Assignment — Each entry below must come back exactly as written, without its pictures.

Start of Data records

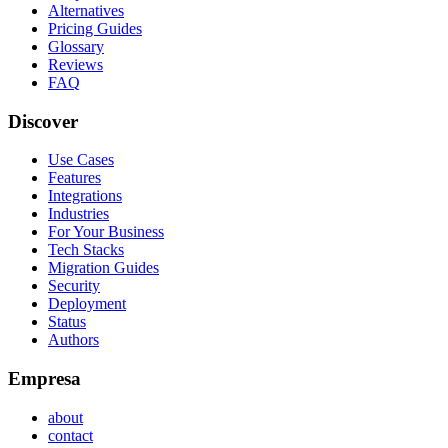
Alternatives
Pricing Guides
Glossary
Reviews
FAQ
Discover
Use Cases
Features
Integrations
Industries
For Your Business
Tech Stacks
Migration Guides
Security
Deployment
Status
Authors
Empresa
about
contact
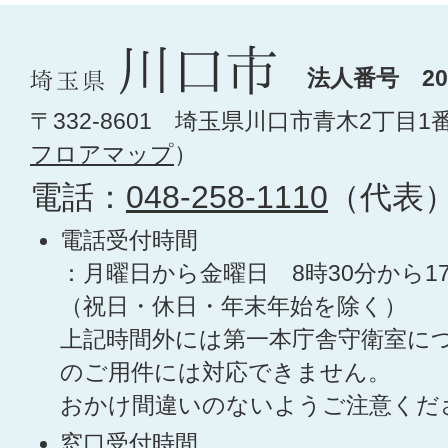
法人番号 200
〒332-8601 埼玉県川口市青木2丁目1
フロアマップ
）
電話：
048-258-1110
（代表
電話受付時間
：月曜日から金曜日 8時30分から1
（祝日・休日・年末年始を除く）
上記時間外には第一本庁舎守衛室に
のご用件には対応できません。
おかけ間違いのないようご注意くだ
窓口受付時間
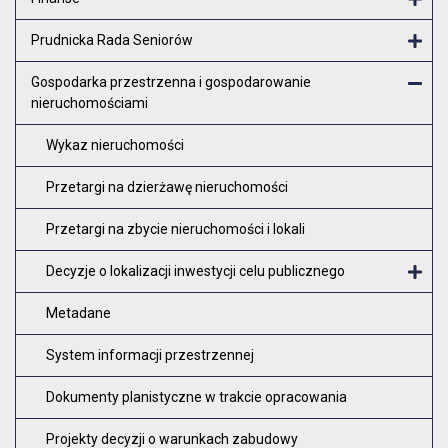
Otw
Prudnicka Rada Seniorów
Otw
Gospodarka przestrzenna i gospodarowanie
nieruchomościami
Zam
Wykaz nieruchomości
Przetargi na dzierżawę nieruchomości
Przetargi na zbycie nieruchomości i lokali
Decyzje o lokalizacji inwestycji celu publicznego
O
Metadane
System informacji przestrzennej
Dokumenty planistyczne w trakcie opracowania
Projekty decyzji o warunkach zabudowy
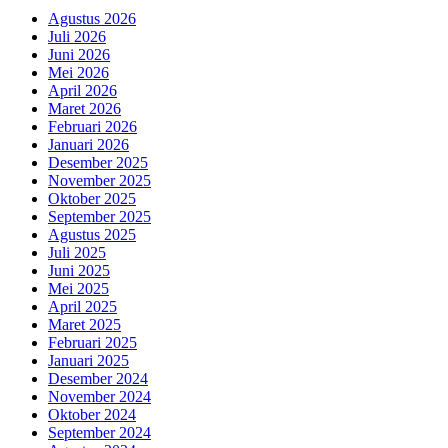
Agustus 2026
Juli 2026
Juni 2026
Mei 2026
April 2026
Maret 2026
Februari 2026
Januari 2026
Desember 2025
November 2025
Oktober 2025
September 2025
Agustus 2025
Juli 2025
Juni 2025
Mei 2025
April 2025
Maret 2025
Februari 2025
Januari 2025
Desember 2024
November 2024
Oktober 2024
September 2024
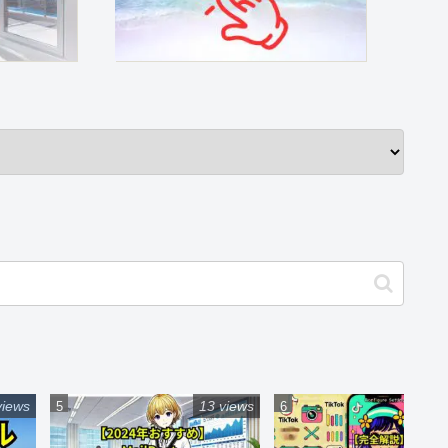
views
13 views
12 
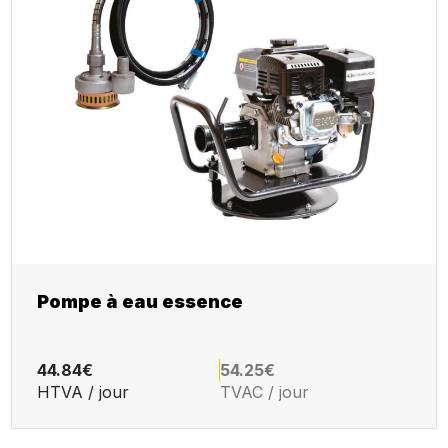
Pompe à eau essence
44.84€
54.25€
HTVA / jour
TVAC / jour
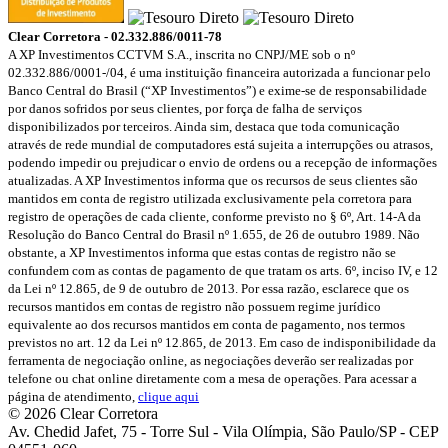
Clear Corretora - 02.332.886/0011-78
A XP Investimentos CCTVM S.A., inscrita no CNPJ/ME sob o nº
02.332.886/0001-/­04, é uma instituição financeira autorizada a funcionar pelo
Banco Central do Brasil (“XP Investimentos”) e exime-se de responsabilidade
por danos sofridos por seus clientes, por força de falha de serviços
disponibilizados por terceiros. Ainda sim, destaca que toda comunicação
através de rede mundial de computadores está sujeita a interrupções ou atrasos,
podendo impedir ou prejudicar o envio de ordens ou a recepção de informações
atualizadas. A XP Investimentos informa que os recursos de seus clientes são
mantidos em conta de registro utilizada exclusivamente pela corretora para
registro de operações de cada cliente, conforme previsto no § 6º, Art. 14-A da
Resolução do Banco Central do Brasil nº 1.655, de 26 de outubro 1989. Não
obstante, a XP Investimentos informa que estas contas de registro não se
confundem com as contas de pagamento de que tratam os arts. 6º, inciso IV, e 12
da Lei nº 12.865, de 9 de outubro de 2013. Por essa razão, esclarece que os
recursos mantidos em contas de registro não possuem regime jurídico
equivalente ao dos recursos mantidos em conta de pagamento, nos termos
previstos no art. 12 da Lei nº 12.865, de 2013. Em caso de indisponibilidade da
ferramenta de negociação online, as negociações deverão ser realizadas por
telefone ou chat online diretamente com a mesa de operações. Para acessar a
página de atendimento,
clique aqui
© 2026 Clear Corretora
Av. Chedid Jafet, 75 - Torre Sul - Vila Olímpia, São Paulo/SP - CEP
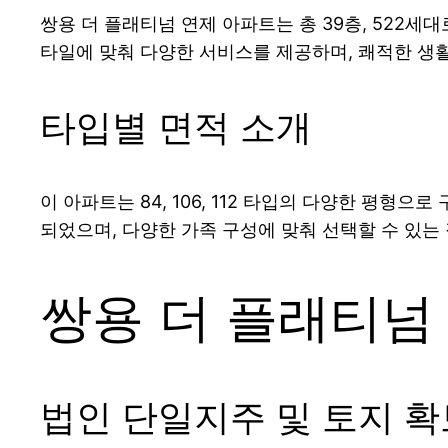
쌍용 더 플래티넘 연제 아파트는 총 39층, 522
타일에 맞춰 다양한 서비스를 제공하며, 쾌적한 생
타입별 면적 소개
이 아파트는 84, 106, 112 타입의 다양한 평형으
되었으며, 다양한 가족 구성에 맞춰 선택할 수 있는
쌍용 더 플래티넘
법인 단일지주 및 토지 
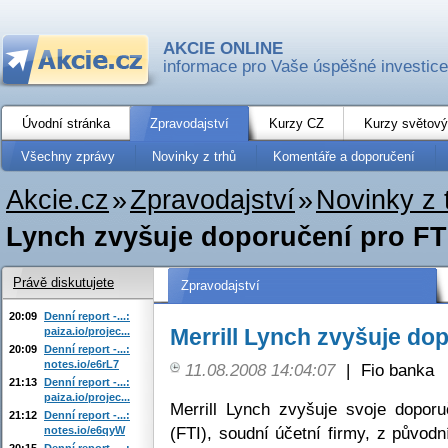
AKCIE ONLINE
informace pro Vaše úspěšné investice
Úvodní stránka
Zpravodajství
Kurzy CZ
Kurzy světový
Všechny zprávy
Novinky z trhů
Komentáře a doporučení
Akcie.cz
»
Zpravodajství
»
Novinky z 
Lynch zvyšuje doporučení pro FT
Právě diskutujete
Zpravodajství
20:09
Denní report -...:
Merrill Lynch zvyšuje do
paiza.io/projec...
20:09
Denní report -...:
notes.io/e6rL7
11.08.2008 14:04:07
|
Fio banka
21:13
Denní report -...:
paiza.io/projec...
Merrill Lynch zvyšuje svoje doporu
21:12
Denní report -...:
(FTI), soudní účetní firmy, z původ
notes.io/e6qyW
20:15
Denní report -...:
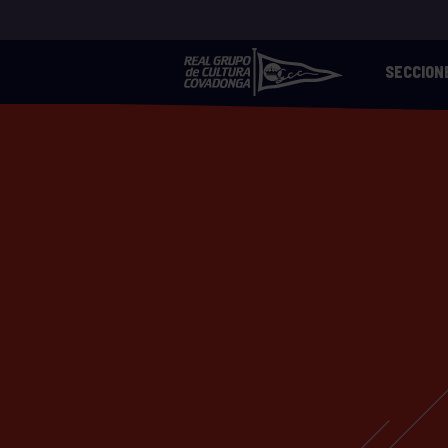
SECCION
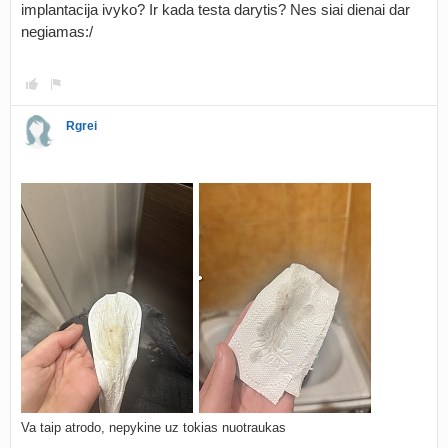
implantacija ivyko? Ir kada testa darytis? Nes siai dienai dar
negiamas:/
Rgrei
Va taip atrodo, nepykine uz tokias nuotraukas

End of Data records

Reply —
Alternatives
Pricing Guides
Glossary
Reviews
FAQ
Discover
Use Cases
Features
Integrations
Industries
For Your Business
Tech Stacks
Migration Guides
Security
Deployment
Status
Authors
Empresa
about
contact
法人番号 200
〒332-8601 埼玉県川口市青木2丁目1
フロアマップ
）
電話：
048-258-1110
（代表
電話受付時間
：月曜日から金曜日 8時30分から1
（祝日・休日・年末年始を除く）
上記時間外には第一本庁舎守衛室に
のご用件には対応できません。
おかけ間違いのないようご注意くだ
窓口受付時間
Otw
Prudnicka Rada Seniorów
Otw
Gospodarka przestrzenna i gospodarowanie
nieruchomościami
Zam
Wykaz nieruchomości
Przetargi na dzierżawę nieruchomości
Przetargi na zbycie nieruchomości i lokali
Decyzje o lokalizacji inwestycji celu publicznego
O
Metadane
System informacji przestrzennej
Dokumenty planistyczne w trakcie opracowania
Projekty decyzji o warunkach zabudowy
Agustus 2026
Juli 2026
Juni 2026
Mei 2026
April 2026
Maret 2026
Februari 2026
Januari 2026
Desember 2025
November 2025
Oktober 2025
September 2025
Agustus 2025
Juli 2025
Juni 2025
Mei 2025
April 2025
Maret 2025
Februari 2025
Januari 2025
Desember 2024
November 2024
Oktober 2024
September 2024
views
13 views
12 
Pompe à eau essence
44.84€
54.25€
HTVA / jour
TVAC / jour
Clear Corretora - 02.332.886/0011-78
A XP Investimentos CCTVM S.A., inscrita no CNPJ/ME sob o nº
02.332.886/0001-/­04, é uma instituição financeira autorizada a funcionar pelo
Banco Central do Brasil (“XP Investimentos”) e exime-se de responsabilidade
por danos sofridos por seus clientes, por força de falha de serviços
disponibilizados por terceiros. Ainda sim, destaca que toda comunicação
através de rede mundial de computadores está sujeita a interrupções ou atrasos,
podendo impedir ou prejudicar o envio de ordens ou a recepção de informações
atualizadas. A XP Investimentos informa que os recursos de seus clientes são
mantidos em conta de registro utilizada exclusivamente pela corretora para
registro de operações de cada cliente, conforme previsto no § 6º, Art. 14-A da
Resolução do Banco Central do Brasil nº 1.655, de 26 de outubro 1989. Não
obstante, a XP Investimentos informa que estas contas de registro não se
confundem com as contas de pagamento de que tratam os arts. 6º, inciso IV, e 12
da Lei nº 12.865, de 9 de outubro de 2013. Por essa razão, esclarece que os
recursos mantidos em contas de registro não possuem regime jurídico
equivalente ao dos recursos mantidos em conta de pagamento, nos termos
previstos no art. 12 da Lei nº 12.865, de 2013. Em caso de indisponibilidade da
ferramenta de negociação online, as negociações deverão ser realizadas por
telefone ou chat online diretamente com a mesa de operações. Para acessar a
página de atendimento,
clique aqui
© 2026 Clear Corretora
Av. Chedid Jafet, 75 - Torre Sul - Vila Olímpia, São Paulo/SP - CEP
쌍용 더 플래티넘 연제 아파트는 총 39층, 522
타일에 맞춰 다양한 서비스를 제공하며, 쾌적한 생
타입별 면적 소개
이 아파트는 84, 106, 112 타입의 다양한 평형으
되었으며, 다양한 가족 구성에 맞춰 선택할 수 있는
쌍용 더 플래티넘
법인 단일지주 및 토지 
AKCIE ONLINE
informace pro Vaše úspěšné investice
Úvodní stránka
Zpravodajství
Kurzy CZ
Kurzy světový
Všechny zprávy
Novinky z trhů
Komentáře a doporučení
Akcie.cz
»
Zpravodajství
»
Novinky z 
Lynch zvyšuje doporučení pro FT
Právě diskutujete
Zpravodajství
20:09
Denní report -...:
Merrill Lynch zvyšuje do
paiza.io/projec...
20:09
Denní report -...:
notes.io/e6rL7
11.08.2008 14:04:07
|
Fio banka
21:13
Denní report -...:
paiza.io/projec...
Merrill Lynch zvyšuje svoje doporu
21:12
Denní report -...:
(FTI), soudní účetní firmy, z původ
notes.io/e6qyW
20:15
Denní report -...:
SECCION
implantacija ivyko? Ir kada testa darytis? Nes siai dienai dar
negiamas:/
Rgrei
Va taip atrodo, nepykine uz tokias nuotraukas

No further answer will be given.